▶ [How to complete this task]: Give back the line where "<td>number</td>" appears and all the lines after it until the listing ends, unchanged and with nothing else.

▶ [Recorded information]:

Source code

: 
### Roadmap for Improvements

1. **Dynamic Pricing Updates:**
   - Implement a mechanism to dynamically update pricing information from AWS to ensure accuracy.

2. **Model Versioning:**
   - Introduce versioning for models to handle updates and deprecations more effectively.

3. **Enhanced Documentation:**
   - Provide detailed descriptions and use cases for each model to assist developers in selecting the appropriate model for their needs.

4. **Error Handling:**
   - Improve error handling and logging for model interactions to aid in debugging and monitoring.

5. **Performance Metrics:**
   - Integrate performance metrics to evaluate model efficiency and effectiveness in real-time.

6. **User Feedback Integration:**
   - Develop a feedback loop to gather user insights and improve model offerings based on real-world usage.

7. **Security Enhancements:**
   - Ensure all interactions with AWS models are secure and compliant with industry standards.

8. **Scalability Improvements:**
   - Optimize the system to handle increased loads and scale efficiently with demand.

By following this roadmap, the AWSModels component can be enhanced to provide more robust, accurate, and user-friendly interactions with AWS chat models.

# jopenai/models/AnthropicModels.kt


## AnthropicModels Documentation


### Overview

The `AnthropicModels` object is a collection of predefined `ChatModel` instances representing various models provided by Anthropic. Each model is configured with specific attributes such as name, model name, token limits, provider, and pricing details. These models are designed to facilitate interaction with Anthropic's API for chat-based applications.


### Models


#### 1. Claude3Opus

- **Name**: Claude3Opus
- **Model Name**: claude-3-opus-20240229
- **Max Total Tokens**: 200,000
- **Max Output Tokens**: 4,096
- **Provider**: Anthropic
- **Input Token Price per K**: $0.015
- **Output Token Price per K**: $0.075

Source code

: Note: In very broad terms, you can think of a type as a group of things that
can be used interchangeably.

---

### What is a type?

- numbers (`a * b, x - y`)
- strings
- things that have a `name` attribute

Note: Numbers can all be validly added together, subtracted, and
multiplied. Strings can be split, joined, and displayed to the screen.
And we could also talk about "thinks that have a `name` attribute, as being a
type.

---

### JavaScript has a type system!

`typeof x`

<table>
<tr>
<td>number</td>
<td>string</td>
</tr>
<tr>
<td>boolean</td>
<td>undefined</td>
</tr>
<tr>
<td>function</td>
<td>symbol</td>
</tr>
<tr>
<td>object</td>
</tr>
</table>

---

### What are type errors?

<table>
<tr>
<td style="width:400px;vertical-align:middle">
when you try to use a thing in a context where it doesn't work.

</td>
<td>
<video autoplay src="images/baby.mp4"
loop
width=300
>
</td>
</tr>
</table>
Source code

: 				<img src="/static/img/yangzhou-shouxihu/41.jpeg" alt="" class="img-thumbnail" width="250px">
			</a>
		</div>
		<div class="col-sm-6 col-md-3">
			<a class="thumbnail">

▶ [Response to the task]:
<td>number</td>
<td>string</td>
</tr>
<tr>
<td>boolean</td>
<td>undefined</td>
</tr>
<tr>
<td>function</td>
<td>symbol</td>
</tr>
<tr>
<td>object</td>
</tr>
</table>

---

### What are type errors?

<table>
<tr>
<td style="width:400px;vertical-align:middle">
when you try to use a thing in a context where it doesn't work.

</td>
<td>
<video autoplay src="images/baby.mp4"
loop
width=300
>
</td>
</tr>
</table>
Source code

: 				<img src="/static/img/yangzhou-shouxihu/41.jpeg" alt="" class="img-thumbnail" width="250px">
			</a>
		</div>
		<div class="col-sm-6 col-md-3">
			<a class="thumbnail">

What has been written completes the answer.